:: Görev ::
Aşağıdaki mahkeme kararının baş kısmında büyük harfle yazılmış alanlar var. Bunlardan adından sonra iki nokta gelen ve değeri aynı satırda verilenlerin hepsini değerleriyle birlikte sıralayın.

:: Gösterilen metin ::
Emsal Mahkeme Kararı İstanbul 14. Asliye Ticaret Mahkemesi 2018/885 E. 2021/1078 K. 09.12.2021 T.

Görüntülediğiniz mahkeme kararı henüz kesinleşmemiştir. Yararlı olması amacıyla eklenmiştir.

T.C.
İSTANBUL
14. ASLİYE TİCARET MAHKEMESİ

ESAS NO:2018/885 Esas
KARAR NO:2021/1078

DAVA:İtirazın İptali (Ticari Satımdan Kaynaklanan)
DAVA TARİHİ :25/09/2018
KARAR TARİHİ:09/12/2021

Mahkememizde görülmekte olan İtirazın İptali davasının yapılan açık yargılaması sonunda,
GEREĞİ DÜŞÜNÜLDÜ:
Davacı vekili dava dilekçesinde özetle; müvekkili şirket ile davalı arasında ticari ilişki bulunduğunu, cari hesap borcunun ödenmemesi üzerine …. İcra Müdürlüğünün … Esas sayılı dosyası ile icra takibi başlatıldığını, davalının borcunu bu güne kadar ödemediği gibi, icra takibine de itiraz etmek suretiyle takibin durmasına neden olduğunu, davalının itirazının haksız ve hukuki mesnetten yoksun olup, icra takibini sürüncemede bırakarak borcun ertelenmesine sağlamak amaçlı olduğunu, bu nedenlerle itirazın iptali ile takibin devamını, davalı aleyhine icra inkar tazminatına mahkum edilmesini, yargılama giderleri ve vekalet ücretinin davalıya bırakılmasını talep ve dava ettiği;
Davacı-karşı davalı vekili karşı davaya cevap dilekçesinde özetle; dava konusu sözleşme ticari satım sözleşmesi olup, süresinde ayıp ihbarında bulunulmadığını, davalı tarafa yapılan teslim üzerine gerekli kontrol ve testlerin yapıldığını, herhangi bir ayıba rastlanmadığını, üçüncü şahısların oluştuğu iddia edilen zararlarından müvekkili şirketin sorumlu tutulamayacağını, haksız ve hukuka aykırı açılan karşı davanın reddini talep etmiştir.

:: Sağlanan malzeme ::
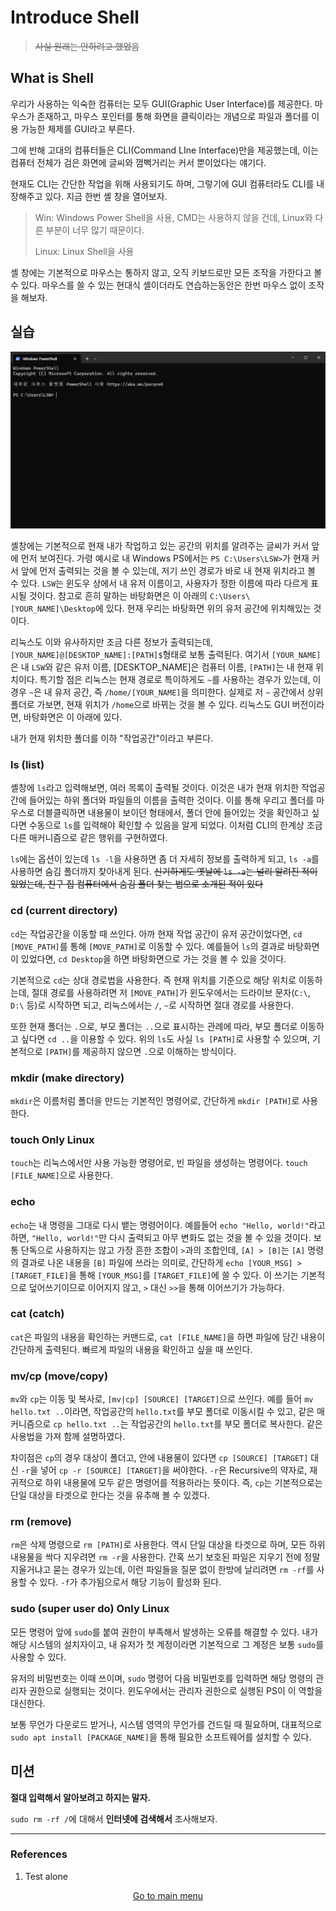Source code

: # Introduce Shell

> ~~사실 원래는 안하려고 했었음~~

## What is Shell

우리가 사용하는 익숙한 컴퓨터는 모두 GUI(Graphic User Interface)를 제공한다. 마우스가 존재하고, 마우스 포인터를 통해 화면을 클릭이라는 개념으로 파일과 폴더를 이용 가능한 체제를 GUI라고 부른다.

그에 반해 고대의 컴퓨터들은 CLI(Command LIne Interface)만을 제공했는데, 이는 컴퓨터 전체가 검은 화면에 글씨와 껌뻑거리는 커서 뿐이었다는 얘기다.

현재도 CLI는 간단한 작업을 위해 사용되기도 하며, 그렇기에 GUI 컴퓨터라도 CLI를 내장해주고 있다. 지금 한번 셸 창을 열어보자.

> Win: Windows Power Shell을 사용, CMD는 사용하지 않을 건데, Linux와 다른 부분이 너무 많기 때문이다.
> 
> Linux: Linux Shell을 사용
>

셸 창에는 기본적으로 마우스는 통하지 않고, 오직 키보드로만 모든 조작을 가한다고 볼 수 있다. 마우스를 쓸 수 있는 현대식 셸이더라도 연습하는동안은 한번 마우스 없이 조작을 해보자.

## 실습

![](./res/image01.png)

셸창에는 기본적으로 현재 내가 작업하고 있는 공간의 위치를 알려주는 글씨가 커서 앞에 먼저 보여진다. 가령 예시로 내 Windows PS에서는 `PS C:\Users\LSW>`가 현재 커서 앞에 먼저 출력되는 것을 볼 수 있는데, 저기 쓰인 경로가 바로 내 현재 위치라고 볼 수 있다. `LSW`는 윈도우 상에서 내 유저 이름이고, 사용자가 정한 이름에 따라 다르게 표시될 것이다. 참고로 흔히 말하는 바탕화면은 이 아래의 `C:\Users\[YOUR_NAME]\Desktop`에 있다. 현재 우리는 바탕화면 위의 유저 공간에 위치해있는 것이다.

리눅스도 이와 유사하지만 조금 다른 정보가 출력되는데, `[YOUR_NAME]@[DESKTOP_NAME]:[PATH]$`형태로 보통 출력된다. 여기서 `[YOUR_NAME]`은 내 `LSW`와 같은 유저 이름, [DESKTOP_NAME]은 컴퓨터 이름, `[PATH]`는 내 현재 위치이다. 특기할 점은 리눅스는 현재 경로로 특이하게도 `~`를 사용하는 경우가 있는데, 이 경우 `~`은 내 유저 공간, 즉 `/home/[YOUR_NAME]`을 의미한다. 실제로 저 `~` 공간에서 상위 폴더로 가보면, 현재 위치가 `/home`으로 바뀌는 것을 볼 수 있다. 리눅스도 GUI 버전이라면, 바탕화면은 이 아래에 있다.

내가 현재 위치한 폴더를 이하 "작업공간"이라고 부른다.

### ls (list)

셸창에 `ls`라고 입력해보면, 여러 목록이 출력될 것이다. 이것은 내가 현재 위치한 작업공간에 들어있는 하위 폴더와 파일들의 이름을 출력한 것이다. 이를 통해 우리고 폴더를 마우스로 더블클릭하면 내용물이 보이던 형태에서, 폴더 안에 들어있는 것을 확인하고 싶다면 수동으로 `ls`를 입력해야 확인할 수 있음을 알게 되었다. 이처럼 CLI의 한계상 조금 다른 매커니즘으로 같은 행위를 구현하였다.

`ls`에는 옵션이 있는데 `ls -l`을 사용하면 좀 더 자세히 정보를 출력하게 되고, `ls -a`를 사용하면 숨김 폴더까지 찾아내게 된다. ~~신기하게도 옛날에 `ls -a`는 널리 알려진 적이 있었는데, 친구 집 컴퓨터에서 숨김 폴더 찾는 법으로 소개된 적이 있다~~

### cd (current directory)

`cd`는 작업공간을 이동할 때 쓰인다. 아까 현재 작업 공간이 유저 공간이었다면, `cd [MOVE_PATH]`를 통해 `[MOVE_PATH]`로 이동할 수 있다. 예를들어 `ls`의 결과로 바탕화면이 있었다면, `cd Desktop`을 하면 바탕화면으로 가는 것을 볼 수 있을 것이다.

기본적으로 `cd`는 상대 경로법을 사용한다. 즉 현재 위치를 기준으로 해당 위치로 이동하는데, 절대 경로를 사용하려면 저 `[MOVE_PATH]`가 윈도우에서는 드라이브 문자(`C:\`, `D:\` 등)로 시작하면 되고, 리눅스에서는 `/`, `~`로 시작하면 절대 경로를 사용한다.

또한 현재 폴더는 `.`으로, 부모 폴더는 `..`으로 표시하는 관례에 따라, 부모 폴더로 이동하고 싶다면 `cd ..`을 이용할 수 있다. 위의 `ls`도 사실 `ls [PATH]`로 사용할 수 있으며, 기본적으로 `[PATH]`를 제공하지 않으면 `.`으로 이해하는 방식이다.

### mkdir (make directory)

`mkdir`은 이름처럼 폴더을 만드는 기본적인 명령어로, 간단하게 `mkdir [PATH]`로 사용한다.

### touch **Only Linux**

`touch`는 리눅스에서만 사용 가능한 명령어로, 빈 파일을 생성하는 명령어다. `touch [FILE_NAME]`으로 사용한다.

### echo

`echo`는 내 명령을 그대로 다시 뱉는 명령어이다. 예를들어 `echo "Hello, world!"`라고 하면, `"Hello, world!"`만 다시 출력되고 아무 변화도 없는 것을 볼 수 있을 것이다. 보통 단독으로 사용하지는 않고 가장 흔한 조합이 `>`과의 조합인데, `[A] > [B]`는 `[A]` 명령의 결과로 나온 내용을 `[B]` 파일에 쓰라는 의미로, 간단하게 `echo [YOUR_MSG] > [TARGET_FILE]`을 통해 `[YOUR_MSG]`를 `[TARGET_FILE]`에 쓸 수 있다. 이 쓰기는 기본적으로 덮어쓰기이므로 이어지지 않고, `>` 대신 `>>`을 통해 이어쓰기가 가능하다.

### cat (catch)

`cat`은 파일의 내용을 확인하는 커맨드로, `cat [FILE_NAME]`을 하면 파일에 담긴 내용이 간단하게 출력된다. 빠르게 파일의 내용을 확인하고 싶을 때 쓰인다.

### mv/cp (move/copy)

`mv`와 `cp`는 이동 및 복사로, `[mv|cp] [SOURCE] [TARGET]`으로 쓰인다. 예를 들어 `mv hello.txt ..`이라면, 작업공간의 `hello.txt`를 부모 폴더로 이동시킬 수 있고, 같은 매커니즘으로 `cp hello.txt ..`는 작업공간의 `hello.txt`를 부모 폴더로 복사한다. 같은 사용법을 가져 함께 설명하였다.

차이점은 `cp`의 경우 대상이 폴더고, 안에 내용물이 있다면 `cp [SOURCE] [TARGET]` 대신 `-r`을 넣어 `cp -r [SOURCE] [TARGET]`을 써야한다. `-r`은 Recursive의 약자로, 재귀적으로 하위 내용물에 모두 같은 명령어를 적용하라는 뜻이다. 즉, `cp`는 기본적으로는 단일 대상을 타겟으로 한다는 것을 유추해 볼 수 있겠다.

### rm (remove)

`rm`은 삭제 명령으로 `rm [PATH]`로 사용한다. 역시 단일 대상을 타겟으로 하며, 모든 하위 내용물을 싹다 지우려면 `rm -r`을 사용한다. 간혹 쓰기 보호된 파일은 지우기 전에 정말 지울거냐고 묻는 경우가 있는데, 이런 파일들을 질문 없이 한방에 날리려면 `rm -rf`를 사용할 수 있다. `-f`가 추가됨으로서 해당 기능이 활성화 된다.

### sudo (super user do) **Only Linux**

모든 명령어 앞에 `sudo`를 붙여 권한이 부족해서 발생하는 오류를 해결할 수 있다. 내가 해당 시스템의 설치자이고, 내 유저가 첫 계정이라면 기본적으로 그 계정은 보통 `sudo`를 사용할 수 있다.

유저의 비밀번호는 이때 쓰이며, `sudo` 명령어 다음 비밀번호를 입력하면 해당 명령의 관리자 권한으로 실행되는 것이다. 윈도우에서는 관리자 권한으로 실행된 PS이 이 역할을 대신한다.

보통 무언가 다운로드 받거나, 시스템 영역의 무언가를 건드릴 때 필요하며, 대표적으로 `sudo apt install [PACKAGE_NAME]`을 통해 필요한 소프트웨어를 설치할 수 있다.

## 미션

**절대 입력해서 알아보려고 하지는 말자.**

`sudo rm -rf /`에 대해서 **인터넷에 검색해서** 조사해보자.

---

### References
1. Test alone

<p align=center><a href="../README.md">Go to main menu</a></p>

:: Tamamlanmış görev ::
- ESAS NO: 2018/885 Esas
- KARAR NO: 2021/1078
- DAVA: İtirazın İptali (Ticari Satımdan Kaynaklanan)
- DAVA TARİHİ: 25/09/2018
- KARAR TARİHİ: 09/12/2021